Theater Review: The Crucible at Antaeus


The distinguished Antaeus Company, L.A.'s classic theater ensemble of extraordinarily talented actors, presents Arthur Miller's tale of the Salem witch trials, his parable of mass hysteria and the dangers of theocracy, or any blind ideology, for that matter. Co-directors Armin Shimerman and Geoffrey Wade guide two casts, who perform the play on various dates with skill and imagination.

The directors offer a fresh take on the play, eschewing period dress and adopting a semi-presentational style of acting, with the actors frequently facing the audience as they play their scenes to each other. While off-putting at first, this technique has the advantage of drawing the audience more closely into the action. The talent and dedication of the Antaeus ensemble make the innovation work.

Miller's play has a resonance not only from generation to generation, but from culture to culture. Originally identified with the McCarthy witch hunts of the 1950s, the play has new meanings in the era of fundamentalist religions, strict theocracies and oppressive dictatorships. Miller's piece, which is far more textured than a simple polemic, explores universal themes about the relationship between God and mankind, and between truth and morality.

At the center of the play's moral tragedy is John Proctor (Christopher Guilmet), who must decide between saving his life and sacrificing his integrity, or dying as an honorable man. Along with his wife Elizabeth (Devon Sorvari), Proctor fights an intractable theocratic bureaucracy, in the form of the local pastor (Joe Delafield), a witch-hunting Reverend (John Prosky) and a religiously fanatical judge (Reba Waters Thomas). Accused by a herd of young harpies who have hysterical visions of Lucifer, along with the good people of Salem who are all too quick to rush to judgment, Proctor is forced to "confess" to crimes that he never committed, and to embrace a system of beliefs that is abhorrent to him.

As with all the Antaeus productions, the level of ensemble performance is excellent. Nevertheless, it is worth acknowledging several standouts, including Guilmet, who plumbs the depths of Proctor's inner conflict with a particularly contemporary flair. Sorvari, as Proctor's wife, also finds the piercing truth of her character, who is torn between her love for her husband and the strictures of her religious faith. Thomas also delivers a memorable performance as the fanatical, often wild-eyed judge, your worst nightmare in black robes.
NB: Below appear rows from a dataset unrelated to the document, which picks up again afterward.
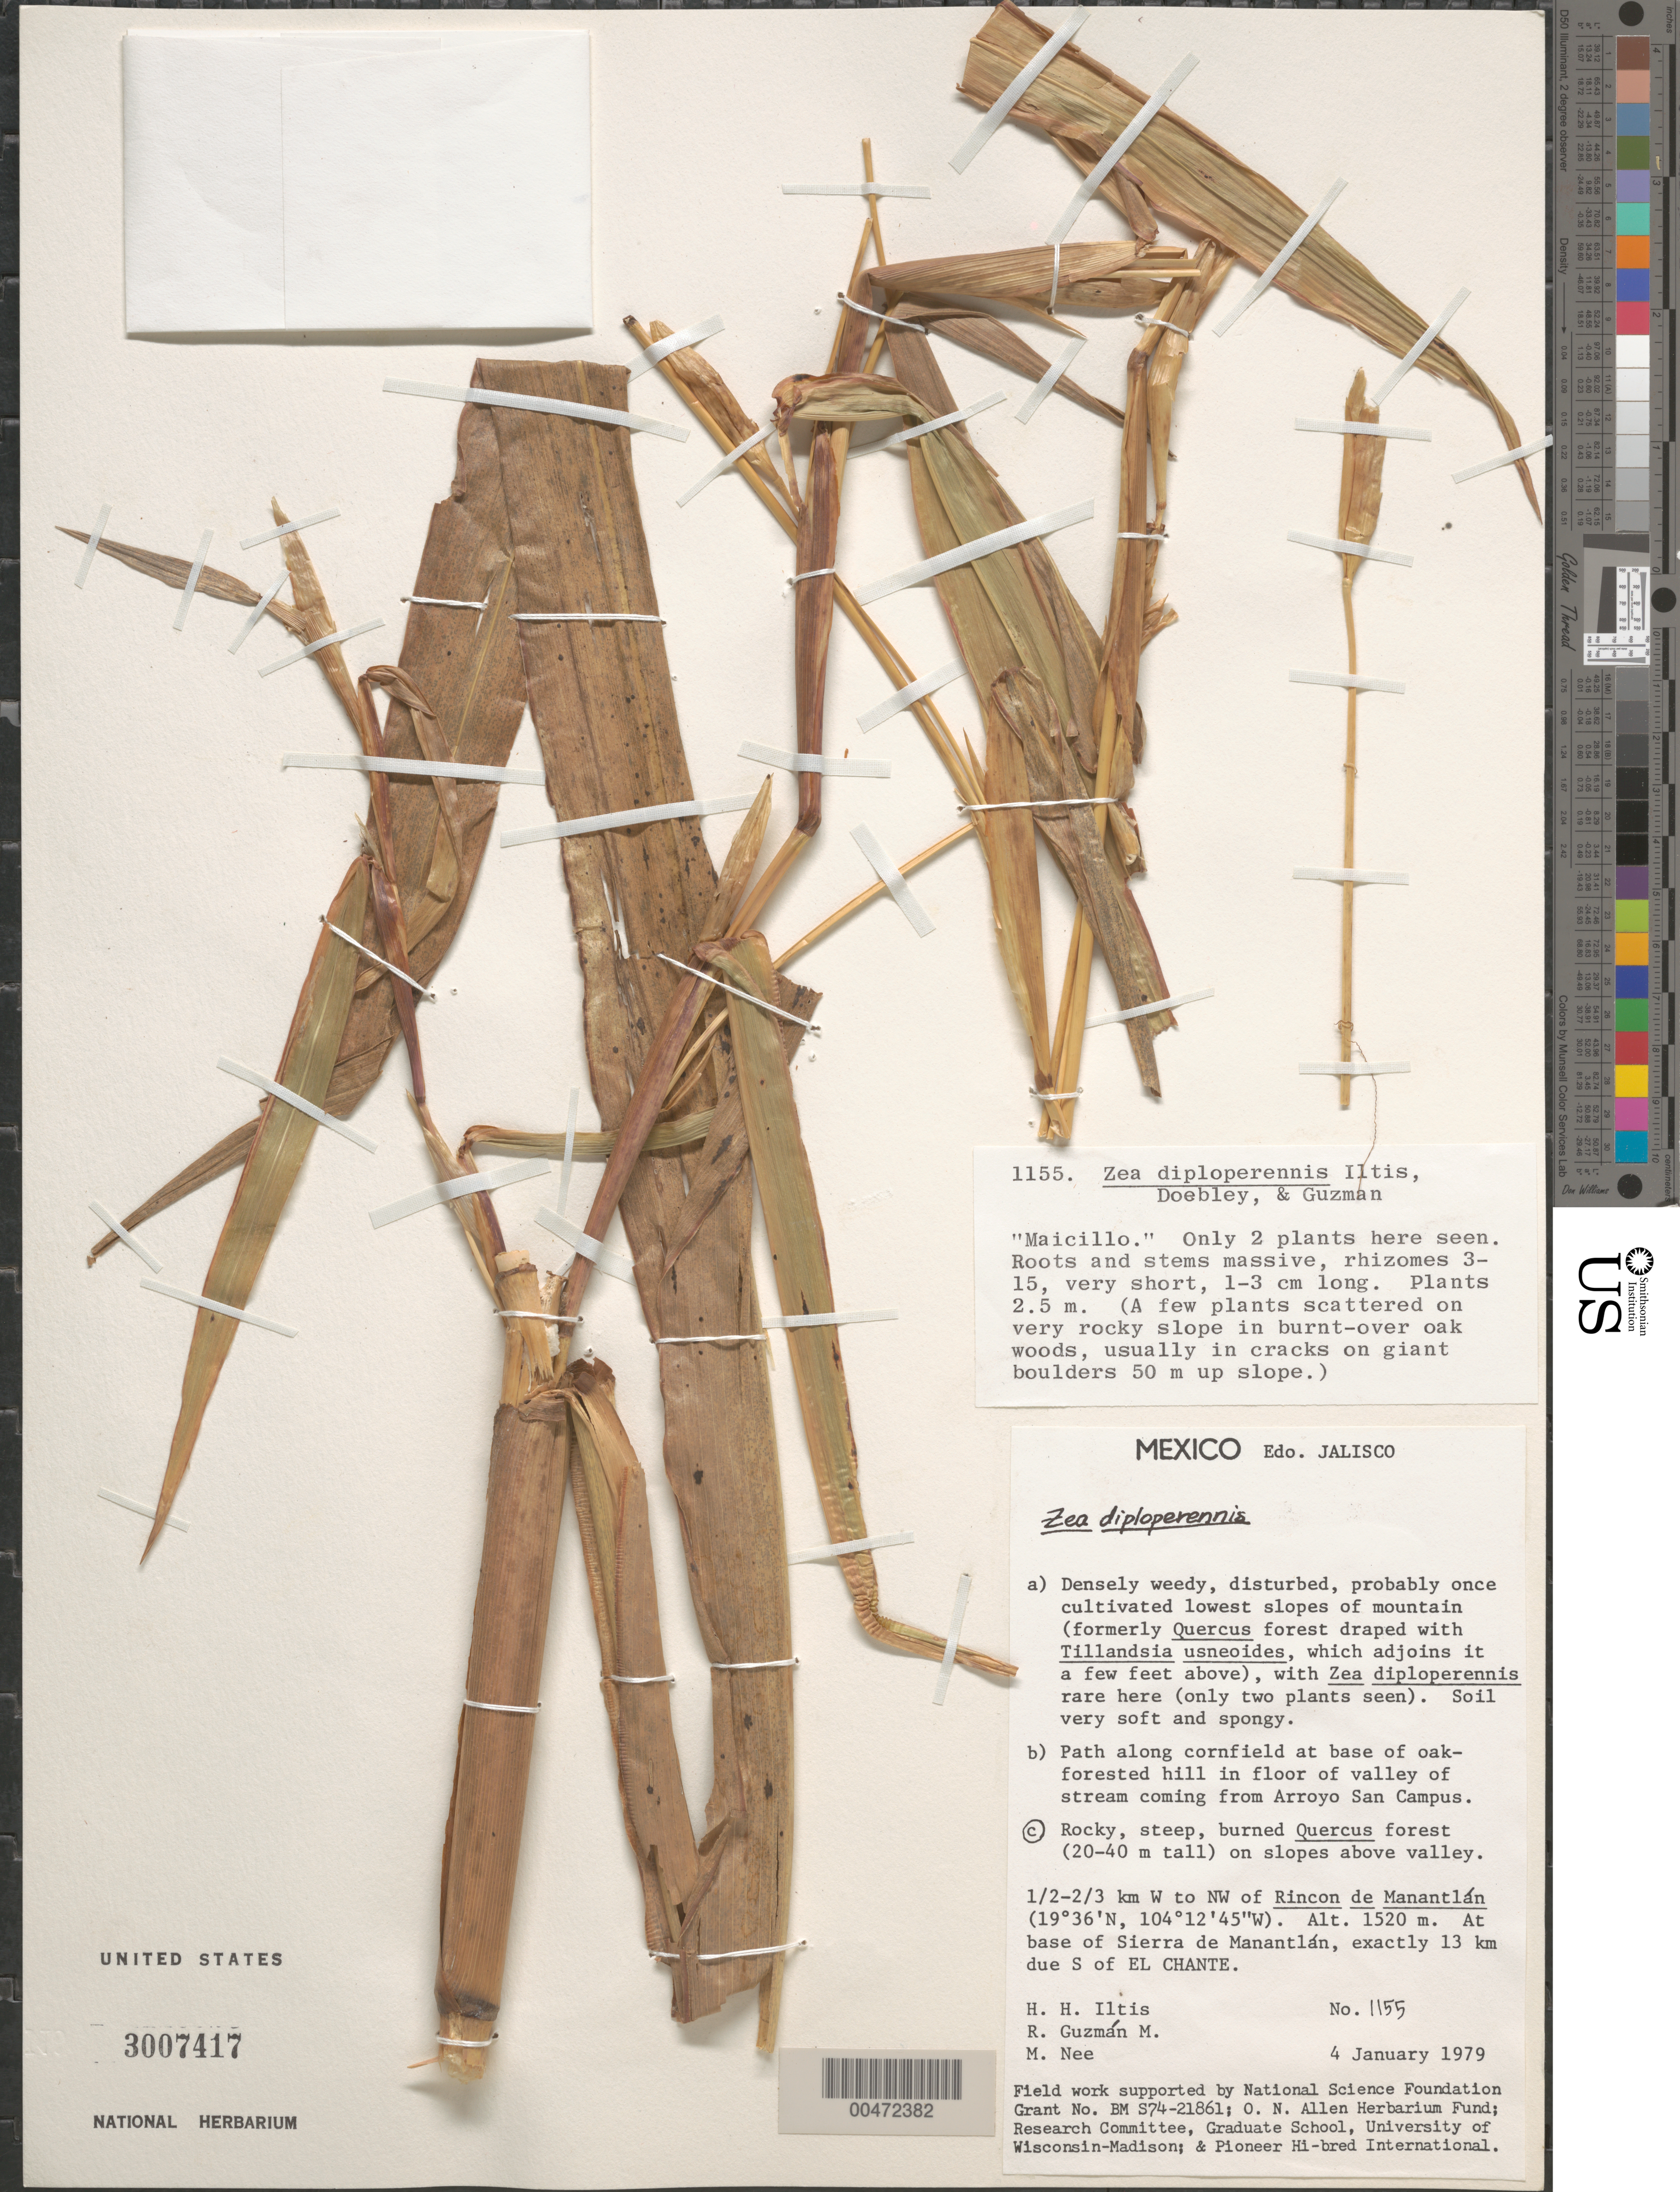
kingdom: Plantae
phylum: Tracheophyta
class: Liliopsida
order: Poales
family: Poaceae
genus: Zea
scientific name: Zea diploperennis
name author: Iltis et al.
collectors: H. H. Iltis, R. Guzm n-M. & M. Nee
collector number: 1155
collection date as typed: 4 Jan 1979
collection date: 1979-01-04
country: Mexico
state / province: Jalisco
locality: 0.5 - 0.67 km W to NW of Rincon de Manantlán, at base of Sierra de Manantlán, exactly 13 km due S of El Chante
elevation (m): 1520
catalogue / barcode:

Steve Hofvendahl is remarkable as the gruff-spoken neighbor, who brings new flair to the voice of the common man. Also outstanding is Fran Bennett as Rebecca Nurse, the soft-spoken pillar of the community who faces death with spiritual equanimity. Both Kate Maher and Shannon Lee Clair are lively and engaging as the young women possessed by Satan. The rest of the ensemble -- too numerous to mention -- live up to the high standard of Antaeus productions.